In acknowledging the hate and racism faced by Muslim New Yorkers and many Muslim Americans — the burden of being asked to prove their Americanness time and time again, in hiding parts of themselves to fit into society, in having their experiences relegated to the background of life — Mamdani made clear that he was looking to the future of the city, its children.
“This isn’t about me,” Mamdani said. “It’s about whether Muslim kids growing up in this city can believe they belong here.”
In mid-October, the Institute for Social Policy and Understanding released its 2025 American Muslim Poll, which measures Islamophobia using the National American Islamophobia Index. The poll disclosed that 63% of Muslims reported facing religious discrimination in the past year, which makes it “more likely than 50 percent of Jews and 22-27 percent of other religious groups” facing similar bias. Forty-seven percent of Muslim families with school-age children reported having a child who faced bullying for their faith in the past year.
Mamdani’s story in New York echoes Virginia legislator Ghazala Hashmi’s historic run for lieutenant governor and Minnesota legislator Omar Fateh’s mayoral race in Minneapolis. In a recent conversation with Hashmi, who is a friend, she asked, “Can you imagine that of all states, Virginia could have a female Muslim lieutenant governor?”
In a time of dismantling of government institutions, non-stop ICE raids, fear and worrying, local leaders are unapologetically being themselves in pursuit of serving their communities. Hashmi ran her first state senatorial campaign in 2019 with the tagline: “Ghazala Hashmi is an American name.” This time around, Virginians no longer need to be told.

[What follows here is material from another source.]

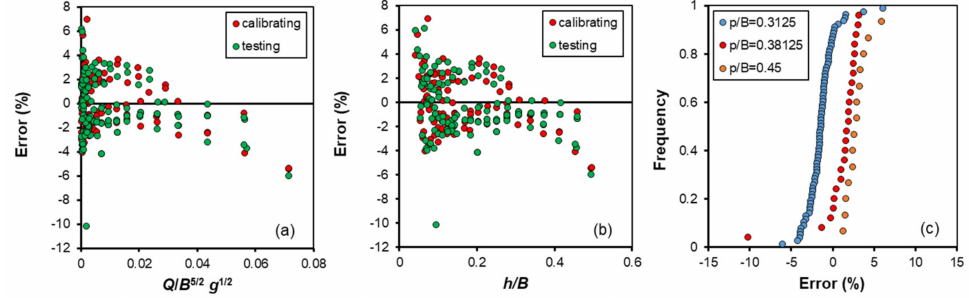
Figure 6. Relationships between the errors Er in the discharge estimate obtained by Equation (22) and the main characteristics of the investigated data Q / B 5/2 g 1/2 ( a ), h / B ( b ), and p / B ( c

Ahmed cautiously views Mamdani’s election and these other campaigns around the country as an inflection point, not only for Muslims but for the promise of a new kind of Democratic Party. He feels hopeful that they will change not only perceptions but policy.
“Having a prominent figure who is willing to speak and act — we see that already with (U.S. Reps.) Rashida Tlaib and Ilhan Omar,” Ahmed said, adding that Mamdani and the others have invested by design in coalition-building. “That is where Zohran and the relationships and coalitions that have been built in (New York) have been more instructive for larger communities,” he said.
As this tumultuous campaign season full of ugly accusations ends, the hope is that one, two or more victories will be an acknowledgment that while one’s identity shouldn’t be the totality of a candidate’s politicking, neither does it need to be hidden to succeed.
(Dilshad D. Ali is a freelance journalist. The views expressed in this commentary do not necessarily reflect those of RNS.)